Kristalina Georgieva, IMF Managing Director
"Economic Shock Is Inevitable... Debt Must Be Reduced"

Although prospects for a soft landing of the global economy are increasing, the International Monetary Fund (IMF) has warned that major countries' monetary easing and rising trade barriers could hinder future economic growth.


"National Debt and Trade Barriers Hamper Global Growth"… Warning from IMF Managing Director [Image source=Yonhap News]

Kristalina Georgieva, Managing Director of the IMF, stated on the 17th (local time) ahead of the IMF·World Bank (WB) Annual Meetings to be held next week in Washington D.C., "The massive wave of inflation is retreating without a global recession or large-scale unemployment."


She expressed concern that while the global economy is on a soft landing trajectory, governments' fiscal expansion policies and the building of trade barriers could become headwinds. She urged debt restraint and the easing of trade tensions.


Managing Director Georgieva said, "A future with low growth rates and high debt, which is hard to accept, is predicted," adding, "Public debt in many countries is much higher than before the COVID-19 pandemic and continues to increase."


Earlier, the IMF forecasted in a report released on the 14th that the global public debt will surpass $100 trillion for the first time ever by the end of this year. Not only developing and low-income countries but also advanced economies like the United States are currently paying a significant portion of their tax revenues as interest on debt repayments.


Georgieva pointed out, "Politicians prefer fiscal expansion over fiscal consolidation, making debt control difficult," and added, "Even fiscally conservative parties have developed a habit of borrowing money." She warned that a potential economic shock "will definitely come and could arrive sooner than we expect," urging the reduction of debt and rebuilding of fiscal buffers to respond to it.


She also reiterated the need to lower trade barriers being erected by countries including the United States.

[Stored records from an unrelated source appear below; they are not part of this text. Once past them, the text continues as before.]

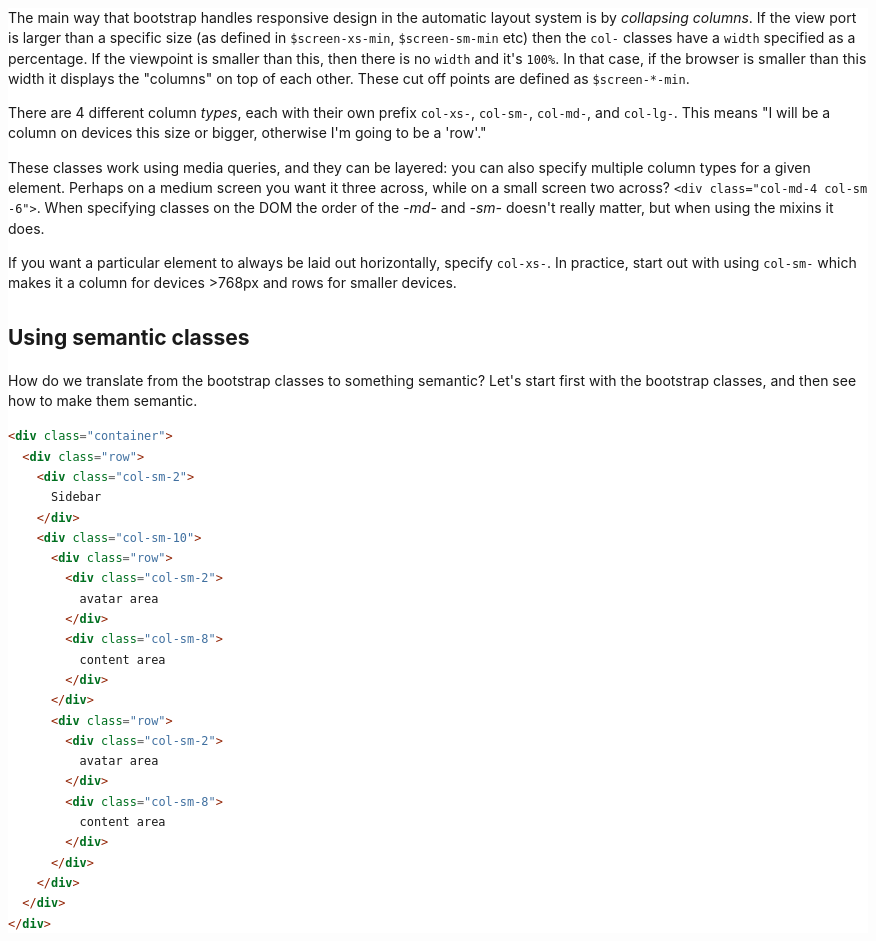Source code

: The main way that bootstrap handles responsive design in the automatic layout system is by _collapsing columns_.  If the view port is larger than a specific size (as defined in `$screen-xs-min`, `$screen-sm-min` etc) then the `col-` classes have a `width` specified as a percentage.  If the viewpoint is smaller than this, then there is no `width` and it's `100%`.  In that case, if the browser is smaller than this width it displays the "columns" on top of each other.  These cut off points are defined as `$screen-*-min`.

There are 4 different column _types_, each with their own prefix `col-xs-`, `col-sm-`, `col-md-`, and `col-lg-`.  This means "I will be a column on devices this size or bigger, otherwise I'm going to be a 'row'."

These classes work using media queries, and they can be layered: you can also specify multiple column types for a given element.  Perhaps on a medium screen you want it three across, while on a small screen two across?  `<div class="col-md-4 col-sm-6">`.  When specifying classes on the DOM the order of the *-md-* and *-sm-* doesn't really matter, but when using the mixins it does.

If you want a particular element to always be laid out horizontally, specify `col-xs-`.  In practice, start out with using `col-sm-` which makes it a column for devices >768px and rows for smaller devices.

## Using semantic classes

How do we translate from the bootstrap classes to something semantic?  Let's start first with the bootstrap classes, and then see how to make them semantic.

```html
<div class="container">
  <div class="row">
    <div class="col-sm-2">
      Sidebar
    </div>
    <div class="col-sm-10">
      <div class="row">
        <div class="col-sm-2">
          avatar area
        </div>
        <div class="col-sm-8">
          content area
        </div>
      </div>
      <div class="row">
        <div class="col-sm-2">
          avatar area
        </div>
        <div class="col-sm-8">
          content area
        </div>
      </div>
    </div>
  </div>
</div>
```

Georgieva warned, "(Trade barriers) are like pouring cold water on an already lukewarm global economy," and cautioned that rising trade tensions, including tariff increases, will reduce growth rates. She further suggested, "We should not take global tensions for granted," and proposed, "Let us lower geopolitical temperatures and focus on challenges we can solve together."

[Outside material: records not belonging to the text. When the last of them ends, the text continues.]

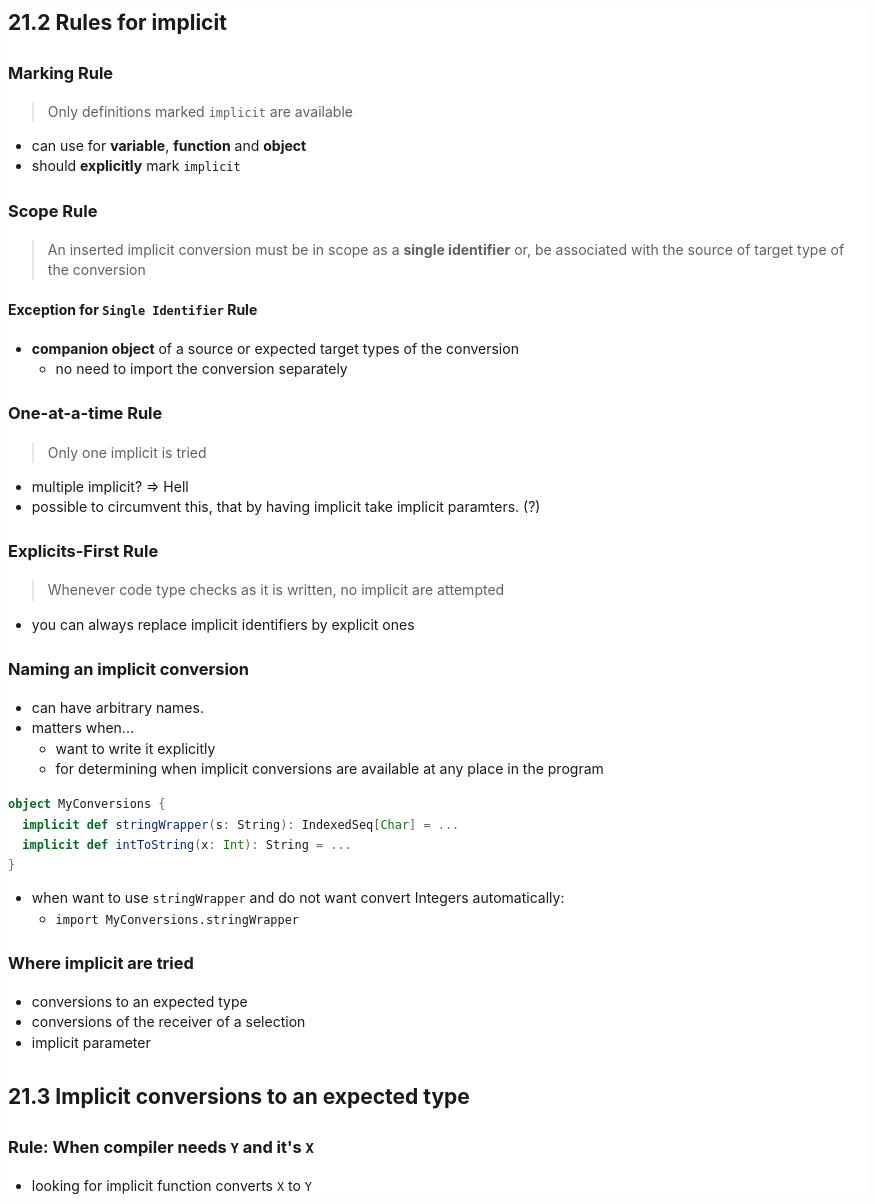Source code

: 
## 21.2 Rules for implicit 
### Marking Rule
> Only definitions marked `implicit` are available
- can use for **variable**, **function** and **object**
- should **explicitly** mark `implicit` 

### Scope Rule
> An inserted implicit conversion must be in scope as a **single identifier** 
> or, be associated with the source of target type of the conversion

#### Exception for `Single Identifier` Rule
- **companion object** of a source or expected target types of the conversion
	- no need to import the conversion separately 

### One-at-a-time Rule
> Only one implicit is tried
- multiple implicit? => Hell
- possible to circumvent this, that by having implicit take implicit paramters. (?)

### Explicits-First Rule
> Whenever code type checks as it is written, no implicit are attempted
- you can always replace implicit identifiers by explicit ones

### Naming an implicit conversion
- can have arbitrary names.
- matters when...
	- want to write it explicitly
	- for determining when implicit conversions are available at any place in the program

```scala
object MyConversions { 
  implicit def stringWrapper(s: String): IndexedSeq[Char] = ...
  implicit def intToString(x: Int): String = ...
}
```
- when want to use `stringWrapper` and do not want convert Integers automatically:
	- `import MyConversions.stringWrapper`

### Where implicit are tried
- conversions to an expected type 
- conversions of the receiver of a selection 
- implicit parameter

## 21.3 Implicit conversions to an expected type 
### Rule: When compiler needs `Y` and it's `X` 
-  looking for implicit function  converts `X` to `Y`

This statement came amid growing concerns that global trade conflicts will intensify ahead of the U.S. presidential election on November 5. Donald Trump, the Republican presidential candidate and former president, has pledged to impose a universal tariff of up to 20% on all imports worldwide and a 60% tariff on Chinese goods if he wins the election. The Biden administration has maintained the previous administration's tariff hikes on China and additionally imposed high tariffs. In May, tariffs on strategic industrial items such as Chinese electric vehicles and solar panels were raised to as high as 100%.

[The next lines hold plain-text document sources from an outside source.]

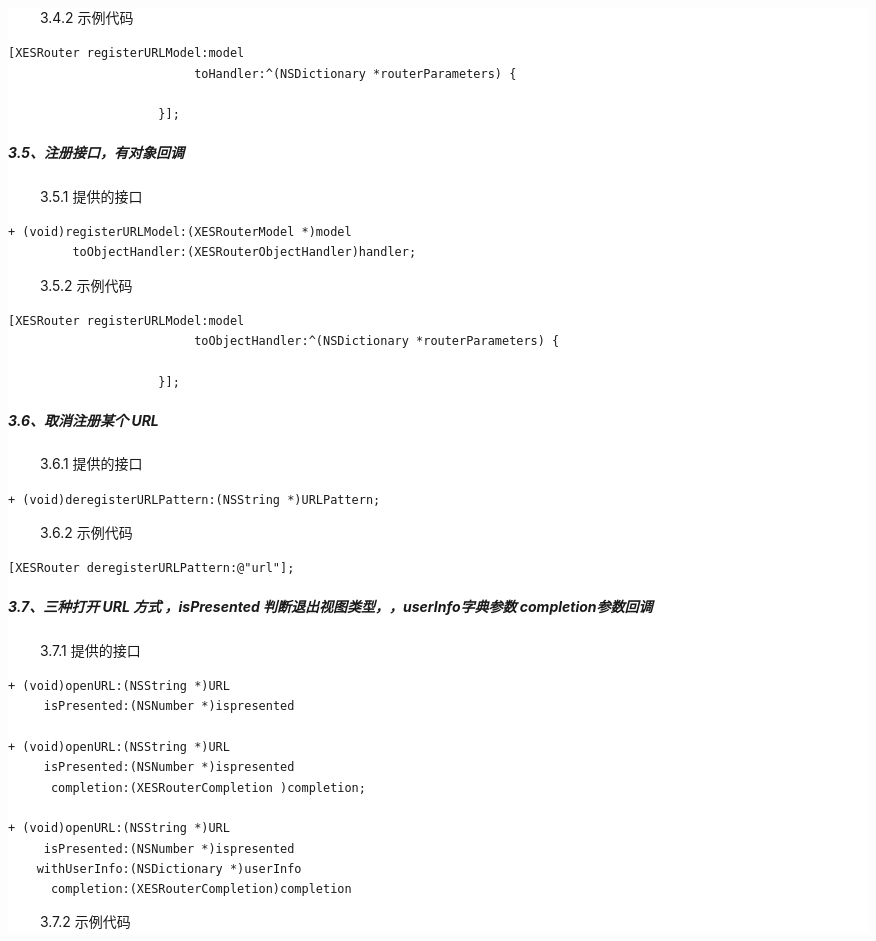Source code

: &emsp;&emsp; 3.4.2 示例代码

```
[XESRouter registerURLModel:model
                          toHandler:^(NSDictionary *routerParameters) {
                              
                     }];    
```
##### 3.5、注册接口，有对象回调
&emsp;&emsp; 3.5.1 提供的接口

```
+ (void)registerURLModel:(XESRouterModel *)model 
         toObjectHandler:(XESRouterObjectHandler)handler;
```

&emsp;&emsp; 3.5.2 示例代码

```
[XESRouter registerURLModel:model
                          toObjectHandler:^(NSDictionary *routerParameters) {
                              
                     }]; 
```
##### 3.6、取消注册某个 URL

&emsp;&emsp; 3.6.1 提供的接口

```
+ (void)deregisterURLPattern:(NSString *)URLPattern;
```

&emsp;&emsp; 3.6.2 示例代码

```
[XESRouter deregisterURLPattern:@"url"];
```

##### 3.7、三种打开 URL 方式 ，isPresented 判断退出视图类型，，userInfo字典参数 completion参数回调

&emsp;&emsp; 3.7.1 提供的接口

```
+ (void)openURL:(NSString *)URL 
     isPresented:(NSNumber *)ispresented

+ (void)openURL:(NSString *)URL 
     isPresented:(NSNumber *)ispresented 
      completion:(XESRouterCompletion )completion;

+ (void)openURL:(NSString *)URL
     isPresented:(NSNumber *)ispresented
    withUserInfo:(NSDictionary *)userInfo
      completion:(XESRouterCompletion)completion
```

&emsp;&emsp; 3.7.2 示例代码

Meanwhile, U.S. Treasury Secretary Janet Yellen criticized former President Trump's universal tariff pledge, saying, "Broad tariffs without (specific) targets will raise costs for American households and weaken corporate competitiveness." In a speech distributed ahead of her participation in a Council on Foreign Relations (CFR) discussion held in New York that day, she stated, "The idea of imposing high tariffs on both allies and competitors, or viewing even our closest allies as trading partners to isolate the U.S. (from the world), is fundamentally wrong," adding, "It means that the problems we face?such as supply chain disruptions, climate change and global pandemic preparedness, and China's overproduction?cannot be addressed in the same way as in the past."